♕23 - Blaue Flamme♛

124 17 6
                                    

♕ Taehyung ♛

Meine Lippen bebten und meine Fingerkuppen folgten meinem Gesicht von den Schläfen bis runter zu meinem Kinn. Ich spürte, dass mein Körper mir vertraut waren, doch diese erbitterte Kälte forderte seinen Tribut. Langsam öffnete ich meine Augen und erkannte das angsteinflößende Weiß, das mir klarmachte, dass ich mal wieder hierher gerufen wurde.

Ich wusste nicht, ob ich mich fürchten sollte oder nicht, aber diese Eiseskälte ließ mich und meine Emotionen fast schon gefrieren. Ich atmete leicht aus und beobachtete meinen Atem, wie er sich langsam in der Luft löste und spähte dann zur Seite. Ich erkannte die Hütten rings um mich herum, jedoch war mir ihre Bedeutung unklar. Eine Präsenz ging von ihnen aus und eben diese sorgte dafür, dass ich mich von ihnen fernhielt.

Langsam und fast schon wie von selbst ging ich einen Schritt nach dem nächsten und erst als ich mich immer weiter von besagten Hütten entfernte, bemerkte ich, wohin meine Beine mich trugen. Es war wie eine fremde Kraft, die mich immer wieder in das Zentrum dieses Ortes lockte und ich konnte nichts dagegen tun, denn mein Wille war nicht stark genug um meinen Körper zu lenken. Es war viel zu kalt dafür.

»Taehyung«, hörte ich eine Stimme in meinem Kopf und blickte empor in den sich über mich erstreckenden Himmel. Diese Stimme drang nicht in mein Ohr, sie befand sich in meinem Kopf, doch ich schaffte es nicht sie zuzuordnen. Sie klang nicht wie die eines Menschen, aber Ungeheuer wollte ich auch nicht sagen, schließlich konnte ich es nicht wissen. Aber sie schallte, bevor sie verblasste und noch ehe ich reagieren konnte, raschelte das mit Schnee bedeckte Gestrüpp neben mir.

Ich runzelte mit der Stirn und blickte an besagte Stelle, aber alles was ich sehen konnte war ein Tier, das sich dort niedergelassen hatte. Bei näherem Betrachten erkannte ich ein Reh, das versuchte sich aufzurappeln, aber aus irgendeinem Grund immer wieder scheiterte. Mein Mund öffnete sich einen minimalen Spalt breit, doch kein Ton verließ meine Lippen, stattdessen ging ich leise tretend zu besagtem Tier und inspizierte es aus der Nähe.

Als ich fast schon neben dem Reh stand erkannte ich eine tiefe Wunde an seinen Rippen. Das arme Tier war verletzt und kam deshalb nicht vom Fleck und fast schon reflexartig ging ich in die Hocke, um mir diese Wunde näher anschauen zu können. Das Reh zitterte am ganzen Leibe und ich blickte dem verletzten Tier in seine braunen Augen. Ein Lächeln spielte sich auf meine Lippen und ich flüsterte ein leises »Alles wird gut«.

Doch kurz bevor ich meine Finger an sein Fell legen konnte, schrie es wild auf und seine Augen färbten sich blutrot. Erschrocken ließ ich mich nach hinten fallen und sah, wie das Reh sich aufrappelte und seinen Hals dem Himmel entgegen streckte. Grausame Laute verließen seine Kehle und ich verzog meine Miene bei diesen Klängen.

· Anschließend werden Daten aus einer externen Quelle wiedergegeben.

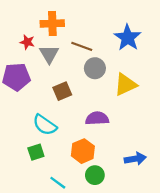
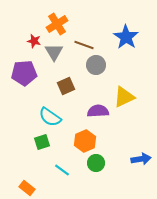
orange cross: (52, 23) -> (57, 24), turned -30
yellow triangle: (125, 85) -> (124, 97), moved
blue arrow: (135, 159) -> (141, 159), moved

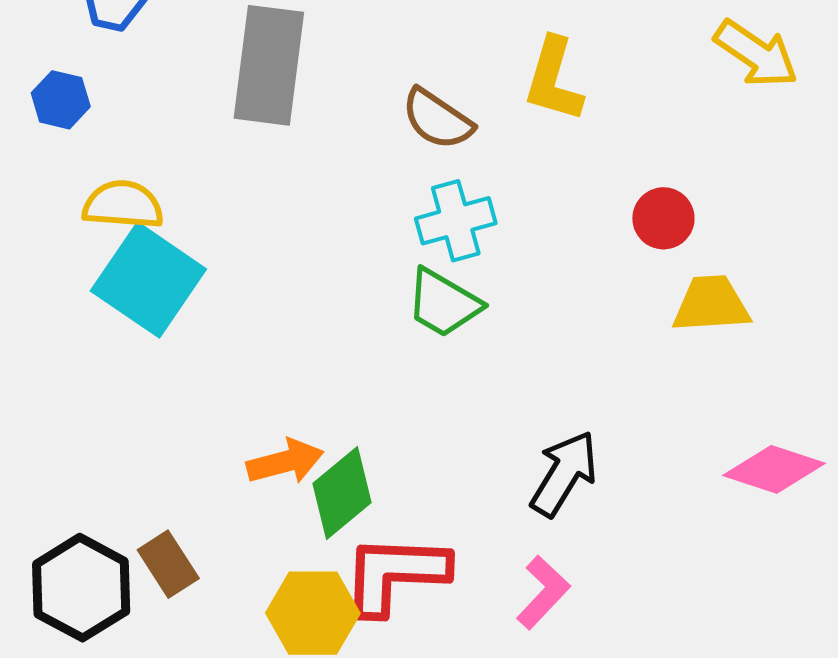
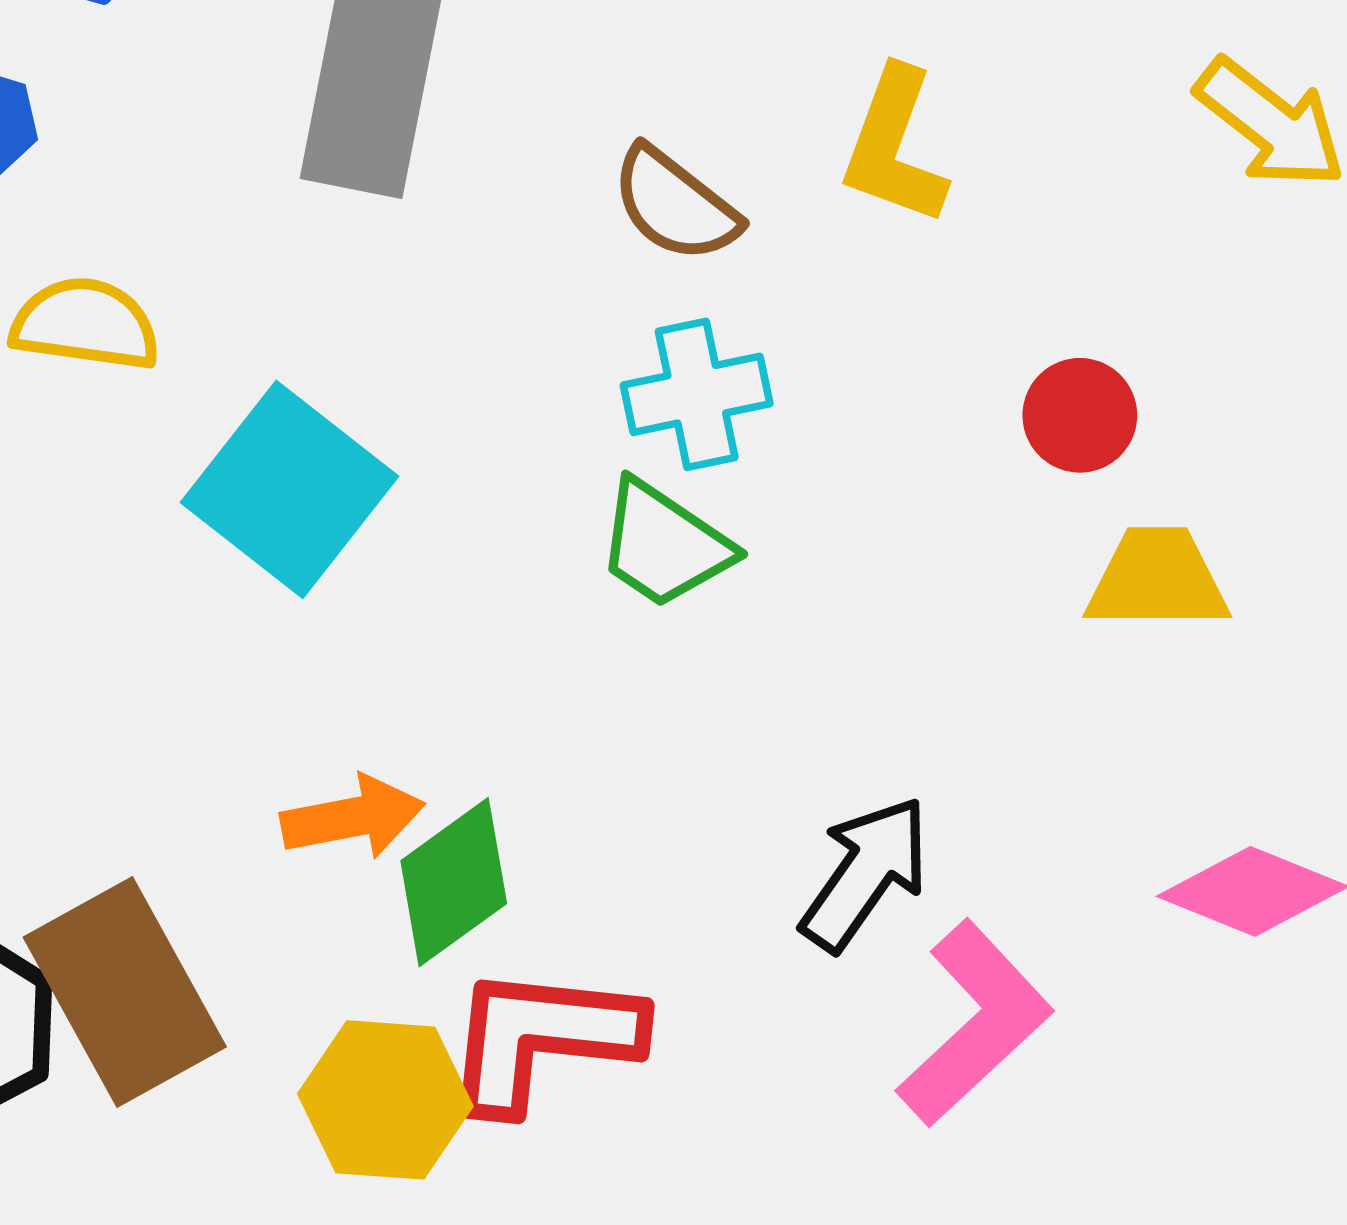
cyan square: (148, 280) -> (289, 489), moved
brown rectangle: (168, 564) -> (125, 992), size x1.8
pink L-shape: (543, 592) -> (975, 1023), moved, size x1.5

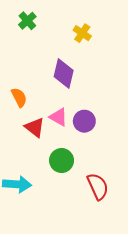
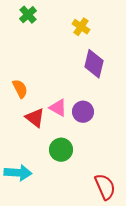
purple diamond: (64, 74) -> (94, 64), moved
red semicircle: (98, 186) -> (105, 187), moved

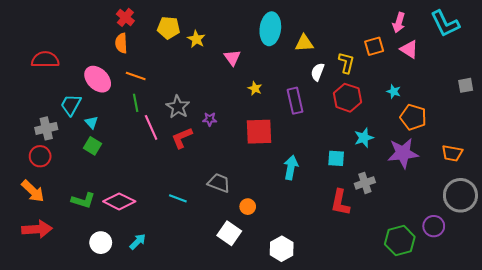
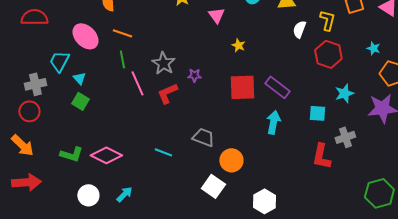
purple rectangle: (295, 101) -> (277, 87), moved, turned -40
orange circle: (248, 207) -> (231, 160), size x1.5

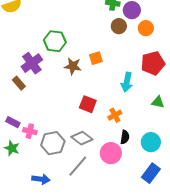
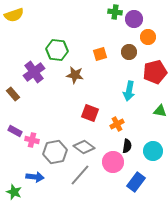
brown circle: (119, 26) -> (129, 52), moved
orange square: (96, 58) -> (100, 54), moved
brown rectangle: (19, 83) -> (13, 94), moved
green star: (12, 148) -> (14, 192), moved
blue rectangle: (151, 173) -> (136, 182), moved
blue arrow: (41, 179) -> (35, 177), moved

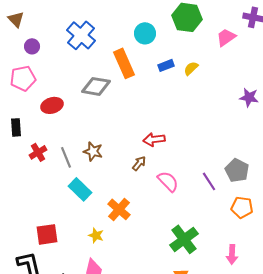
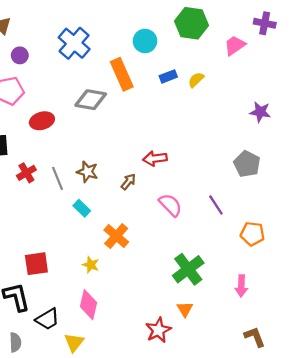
brown arrow: (139, 163) -> (128, 182), moved
gray pentagon: (237, 170) -> (247, 164), moved
cyan rectangle: (80, 189) -> (82, 208), moved, size x0.7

Mein Magen begann sich zu verdrehen, als ich auf einmal sah, wie Knochen aus dem Tier hervortraten und sein ganzer Körper sich mit Blut befleckte. Ein letztes Mal blickte ich dem Tier in seine Augen, bevor ich mit zitternden Händen, dazu noch recht schwankend aufstand und rannte. Mein Atem war unkontrolliert und ich wusste nicht, wohin ich fliehen konnte, denn von hier gab es kein Entkommen und es war egal, wohin mich meine Beine trugen. Ich war nirgends sicher vor dem Schrecken, den dieser Wald für mich bereit hielt.

Jeder Baum, an dem ich vorbeirannte, sah für mich aus wie der andere und ich bog mal rechts, mal links ab. Ich wollte einfach nur verschwinden, doch es war egal, welchen Weg ich einschlug, denn aus einem Grund kam ich dem Zentrum dieses Waldes immer näher.

Vollkommen außer Puste kam ich zum Stehen und blickte auf meine blassen Hände, ich biss mir auf die Unterlippe und wollte durch den Schmerz herausfinden, ob mein Körper überhaupt noch Schmerzen empfinden konnte. Ob man hier überhaupt etwas derartiges fühlen konnte. Denn das hier war ein niederträchtiger Ort, der dich deine Menschlichkeit verlieren ließ.